JnJ seeks USFDA nod of Stelara for pediatric Crohn's disease

The sBLA is supported by data from the Phase 3 UNITI-Jr clinical study, a multicenter, open-label study to evaluate the efficacy, safety, and pharmacokinetics of STELARA for the treatment of pediatric CD through 52 weeks.

“Living with a lifelong condition like Crohn’s disease can be incredibly challenging, especially for children and adolescents who may experience more severe symptoms and faster disease progression than adults. With limited approved treatment options to support the specific needs of this patient population, many children with a Crohn’s disease diagnosis continue to struggle,” said Chris Gasink, M.D., Vice President, Medical Affairs, Gastroenterology & Autoantibody, Johnson & Johnson Innovative Medicine. “With the well-established efficacy and safety profile of STELARA in existing indications, this submission aims to better support these patients, their families, and providers with a new treatment option.”

Of the nearly one million people in the U.S. living with CD, approximately up to 25 percent are children and the rate of CD in this younger population continues to rise. Crohn’s disease can be more severe for the pediatric population compared to adults, further highlighting the need for additional treatment options^.

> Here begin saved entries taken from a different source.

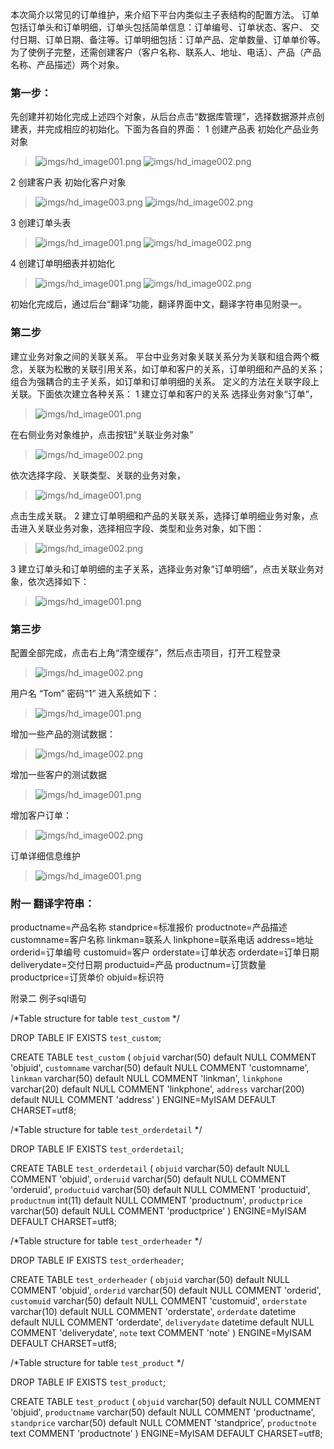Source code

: 本次简介以常见的订单维护，来介绍下平台内类似主子表结构的配置方法。
订单包括订单头和订单明细，订单头包括简单信息：订单编号、订单状态、客户、 交付日期、订单日期、备注等。订单明细包括：订单产品、定单数量、订单单价等。 
	为了使例子完整，还需创建客户（客户名称、联系人、地址、电话）、产品（产品名称、产品描述）两个对象。
### 第一步： ###
先创建并初始化完成上述四个对象，从后台点击“数据库管理”，选择数据源并点创建表，并完成相应的初始化。下面为各自的界面：
1 创建产品表 初始化产品业务对象
> ![imgs/hd_image001.png](imgs/hd_image001.png)
> ![imgs/hd_image002.png](imgs/hd_image002.jpg)

2 创建客户表 初始化客户对象
> ![imgs/hd_image003.png](imgs/hd_image003.png)
> ![imgs/hd_image002.png](imgs/hd_image004.jpg)

3 创建订单头表
> ![imgs/hd_image001.png](imgs/hd_image005.png)
> ![imgs/hd_image002.png](imgs/hd_image006.jpg)

4 创建订单明细表并初始化
> ![imgs/hd_image001.png](imgs/hd_image007.png)
> ![imgs/hd_image002.png](imgs/hd_image008.jpg)

初始化完成后，通过后台“翻译”功能，翻译界面中文，翻译字符串见附录一。

### 第二步 ###
建立业务对象之间的关联关系。
平台中业务对象关联关系分为关联和组合两个概念，关联为松散的关联引用关系，如订单和客户的关系，订单明细和产品的关系；组合为强耦合的主子关系，如订单和订单明细的关系。
定义的方法在关联字段上关联。下面依次建立各种关系：
1 建立订单和客户的关系
选择业务对象“订单”，
> ![imgs/hd_image001.png](imgs/hd_image009.png)

在右侧业务对象维护，点击按钮“关联业务对象”
> ![imgs/hd_image002.png](imgs/hd_image010.jpg)

依次选择字段、关联类型、关联的业务对象，
> ![imgs/hd_image001.png](imgs/hd_image011.png)

点击生成关联。
2 建立订单明细和产品的关联关系，选择订单明细业务对象，点击进入关联业务对象，选择相应字段、类型和业务对象，如下图：
> ![imgs/hd_image002.png](imgs/hd_image012.jpg)

3 建立订单头和订单明细的主子关系，选择业务对象“订单明细”，点击关联业务对象，依次选择如下：
> ![imgs/hd_image001.png](imgs/hd_image013.png)



### 第三步 ###
配置全部完成，点击右上角“清空缓存”，然后点击项目，打开工程登录
> ![imgs/hd_image002.png](imgs/hd_image014.jpg)

用户名 “Tom” 密码“1”
进入系统如下：
> ![imgs/hd_image001.png](imgs/hd_image015.png)

增加一些产品的测试数据：
> ![imgs/hd_image002.png](imgs/hd_image016.jpg)

增加一些客户的测试数据
> ![imgs/hd_image001.png](imgs/hd_image017.png)

增加客户订单：
> ![imgs/hd_image002.png](imgs/hd_image018.jpg)

订单详细信息维护
> ![imgs/hd_image001.png](imgs/hd_image019.png)








### 附一  翻译字符串： ###

productname=产品名称
standprice=标准报价
productnote=产品描述
customname=客户名称
linkman=联系人
linkphone=联系电话
address=地址
orderid=订单编号
customuid=客户
orderstate=订单状态
orderdate=订单日期
deliverydate=交付日期
productuid=产品
productnum=订货数量
productprice=订货单价
objuid=标识符

 
附录二  例子sql语句

/*Table structure for table `test_custom` */

DROP TABLE IF EXISTS `test_custom`;

CREATE TABLE `test_custom` (
  `objuid` varchar(50) default NULL COMMENT 'objuid',
  `customname` varchar(50) default NULL COMMENT 'customname',
  `linkman` varchar(50) default NULL COMMENT 'linkman',
  `linkphone` varchar(20) default NULL COMMENT 'linkphone',
  `address` varchar(200) default NULL COMMENT 'address'
) ENGINE=MyISAM DEFAULT CHARSET=utf8;

/*Table structure for table `test_orderdetail` */

DROP TABLE IF EXISTS `test_orderdetail`;

CREATE TABLE `test_orderdetail` (
  `objuid` varchar(50) default NULL COMMENT 'objuid',
  `orderuid` varchar(50) default NULL COMMENT 'orderuid',
  `productuid` varchar(50) default NULL COMMENT 'productuid',
  `productnum` int(11) default NULL COMMENT 'productnum',
  `productprice` varchar(50) default NULL COMMENT 'productprice'
) ENGINE=MyISAM DEFAULT CHARSET=utf8;

/*Table structure for table `test_orderheader` */

DROP TABLE IF EXISTS `test_orderheader`;

CREATE TABLE `test_orderheader` (
  `objuid` varchar(50) default NULL COMMENT 'objuid',
  `orderid` varchar(50) default NULL COMMENT 'orderid',
  `customuid` varchar(50) default NULL COMMENT 'customuid',
  `orderstate` varchar(10) default NULL COMMENT 'orderstate',
  `orderdate` datetime default NULL COMMENT 'orderdate',
  `deliverydate` datetime default NULL COMMENT 'deliverydate',
  `note` text COMMENT 'note'
) ENGINE=MyISAM DEFAULT CHARSET=utf8;

/*Table structure for table `test_product` */

DROP TABLE IF EXISTS `test_product`;

CREATE TABLE `test_product` (
  `objuid` varchar(50) default NULL COMMENT 'objuid',
  `productname` varchar(50) default NULL COMMENT 'productname',
  `standprice` varchar(50) default NULL COMMENT 'standprice',
  `productnote` text COMMENT 'productnote'
) ENGINE=MyISAM DEFAULT CHARSET=utf8;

Crohn’s disease is a chronic inflammatory condition of the gastrointestinal tract with no known cause, but the disease is associated with abnormalities of the immune system that could be triggered by a genetic predisposition, diet, or other environmental factors. Symptoms of Crohn’s disease can vary, but often include abdominal pain and tenderness, frequent diarrhea, rectal bleeding, weight loss, and fever. Currently no cure is available for Crohn’s disease. Nearly one million people in the U.S. are living with CD, approximately up to 25 percent of those individuals are pediatric.

The Janssen Pharmaceutical Companies of Johnson & Johnson maintain exclusive worldwide marketing rights to STELARA.